OK, we're really done with the tangents. For real. I mean it. Here's the final code we're going to do our exploring with -- and we're going to analyze the results, too! Hey, you back in the corner! Wake up! I don't get paid to stand here to lecture to a bunch of snorers.

functionlist = {"returnAValue":function () {
                        return 5;
                        },

                "initAnObject":function () {
                       this.foo = 6;
                       },

                "initAnObjectAndReturnAValue":function () {
                       this.foo = 7;
                       return 8;
                       }
};

for (name in functionlist) {
    try {
	x = functionlist[name]();
	alert("Return value of " + name + " is " + x);
    }
    catch(ex) {
	alert("Couldn't call " + name + " as a func:" + ex);
    }
    try {
	x = new functionlist[name]();
	alert ("got an object out of " + name);
	//alert ("...and vlue of x is now " + x); //Always returns [Object object]
    }
    catch(ex) {
	alert("Couldn't get an object out of " + name + ": " + ex);
    }
}
alert ("Done");

We'll put this code into a file called objects.js, and include the file in a very small HTML file like the following:

<html>
<head><title>Messin' with OOP in JS</title>
<script src="js/objects.js"/>
</head>
<body>
This is my body.
</body>
</html>

When we do this, here are the alerts we get:

Return value of returnAValue is 5
got an object out of returnAValue (aha, an object was created even without initializing any members!)
Return value of initAnObject is undefined
got an object out of initAnObject
Return value of initAnObjectAndReturnAValue is 8
got an object out of initAnObjectAndReturnAValue
Done

So, what can we conclude from these outputs?
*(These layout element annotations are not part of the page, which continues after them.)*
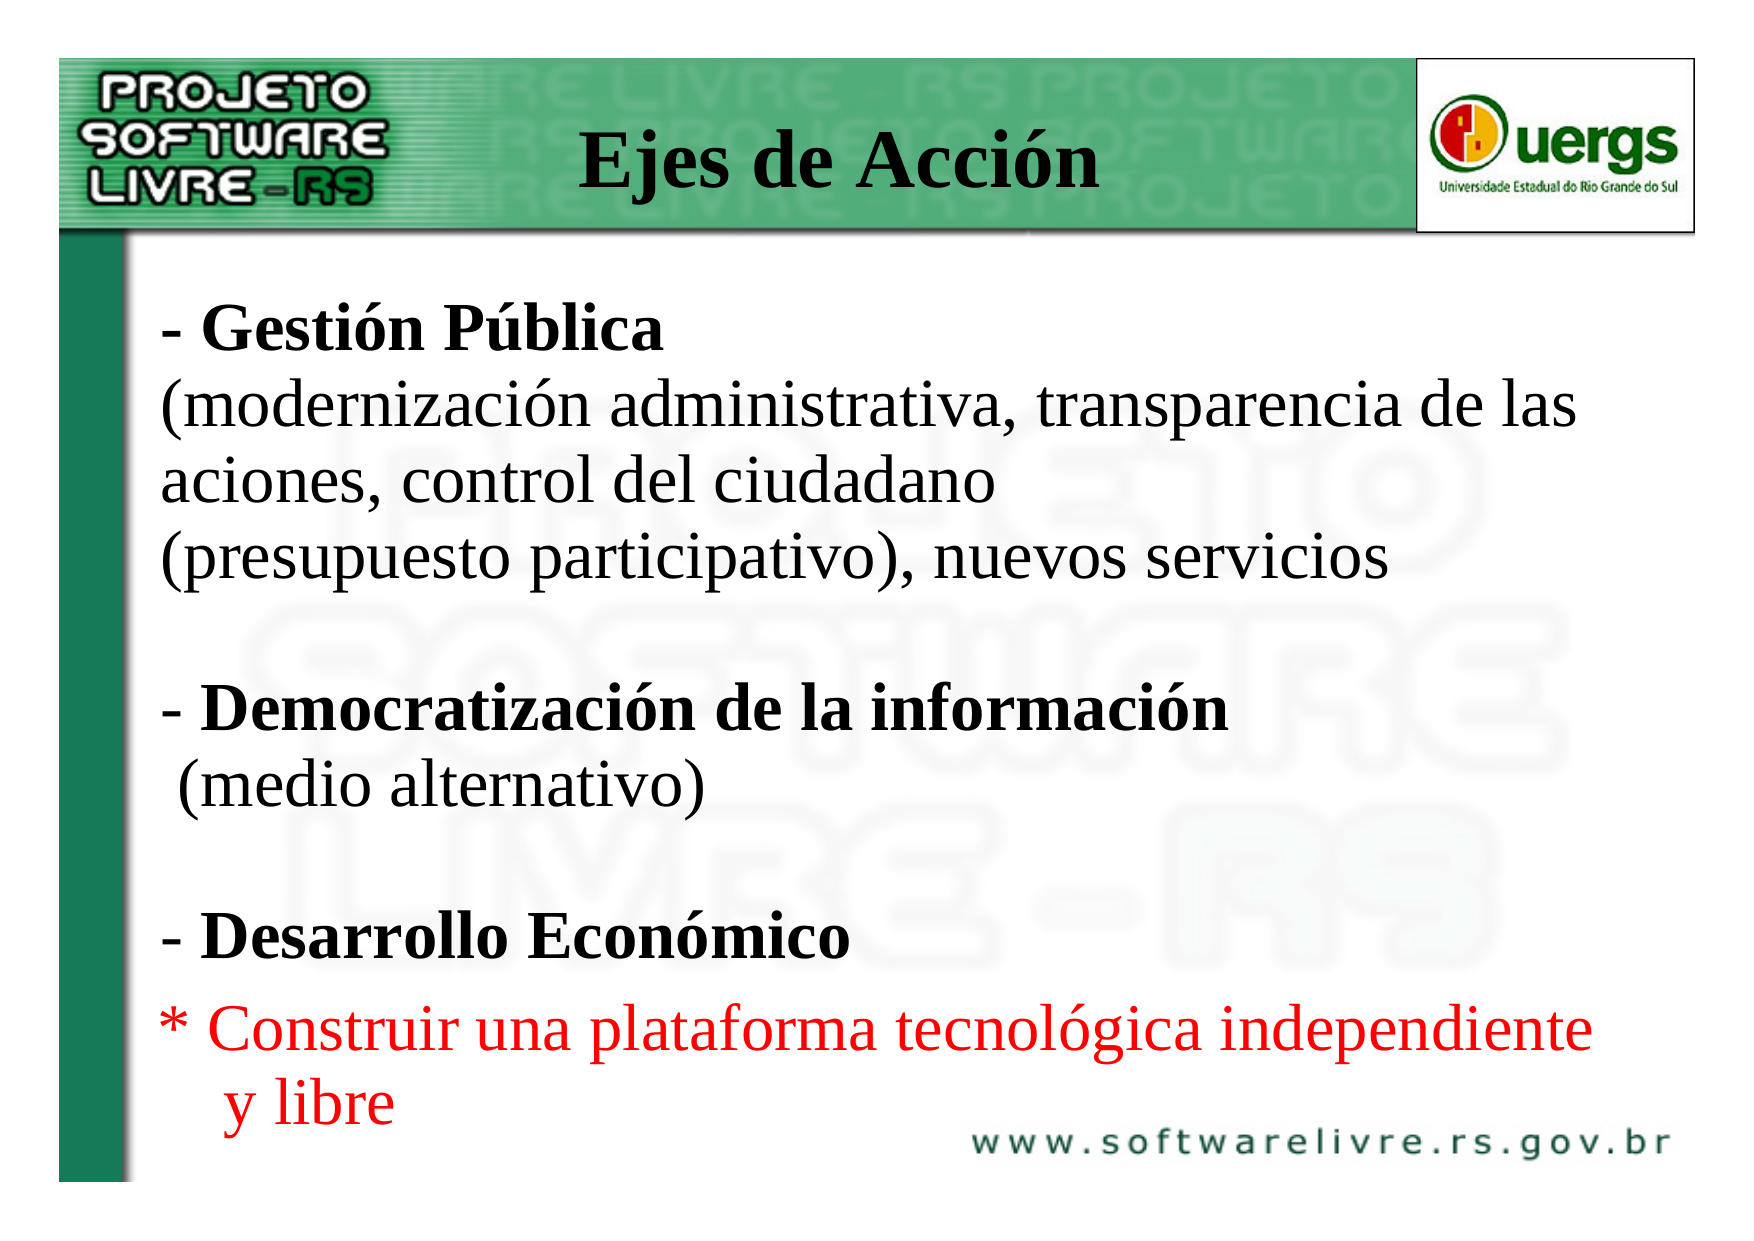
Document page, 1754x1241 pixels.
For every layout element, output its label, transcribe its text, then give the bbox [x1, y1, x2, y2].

text_box - Gestión Pública (modernización administrativa, transparencia de las aciones, control del ciudadano (presupuesto participativo), nuevos servicios - Democratización de la información (medio alternativo) - Desarrollo Económico [160, 289, 1654, 986]
text_box Ejes de Acción [578, 113, 1103, 210]
text_box * Construir una plataforma tecnológica independiente y libre [157, 915, 1654, 1152]
picture [59, 58, 1695, 1182]
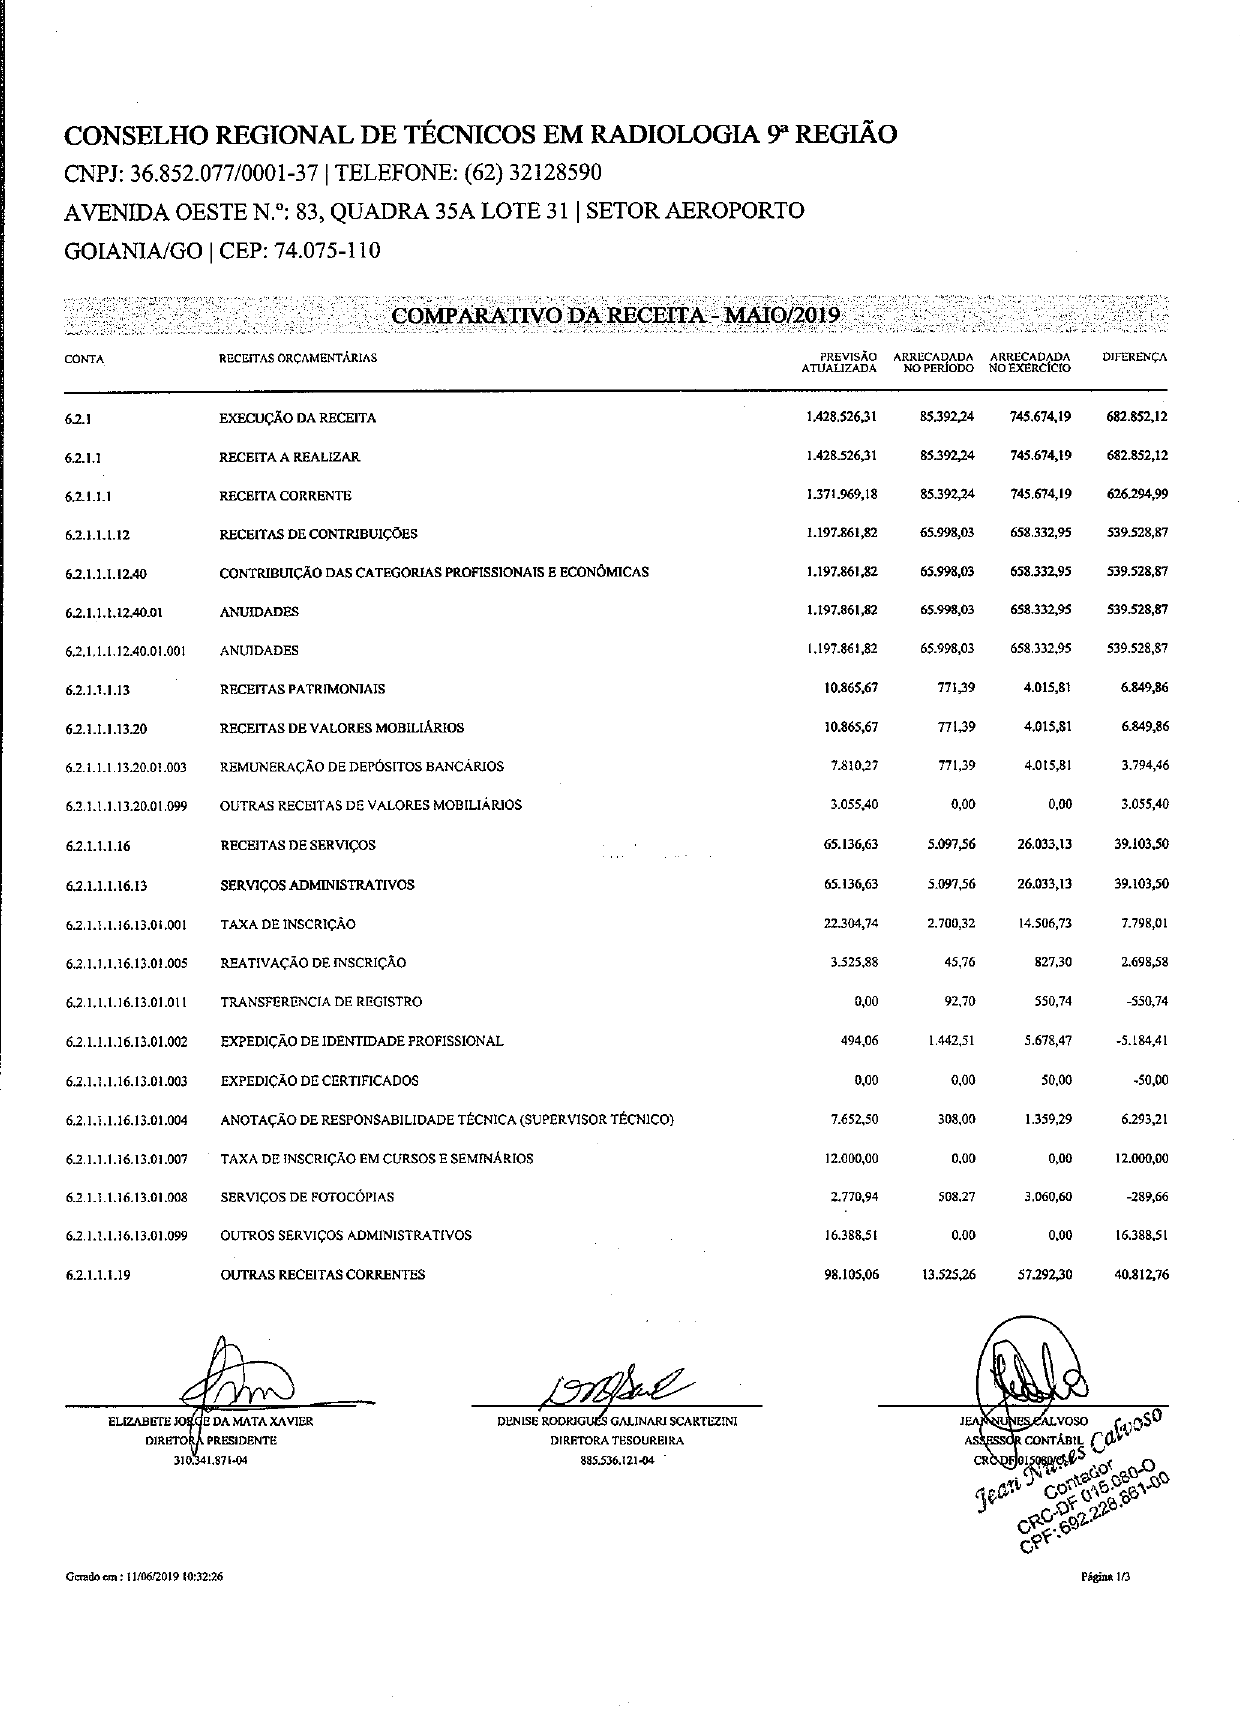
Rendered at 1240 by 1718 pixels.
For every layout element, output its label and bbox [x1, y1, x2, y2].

text_box [0, 0, 1239, 1717]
We first note that no exceptions were thrown, so everything we've done in our script is a legitimate (but not necessarily useful) way to use JavaScript. We also note that there is not much difference between the different types of functions. The biggest difference is in whether or not you return a value, but that's not really a big revelation; you've probably written JS functions that don't return a value, and the real surprise here is that it doesn't go to pieces when you try to get a return value from such a function. But as far as OOP goes, there really is no difference between these functions. If you call them with the "new" operator, each of them will return an object.

So here's our general rule for the "difference" between functions and class declarations: a function defines/instantiates an object if and only if it is invoked with the "new" operator.

OK, we're now at 2,490 words, so I hope that's enough to clarify things.

I didn't manage to get to prototypes; that'll have to wait until the next installment.

*Some browsers provide a name attribute for functions, but not all do.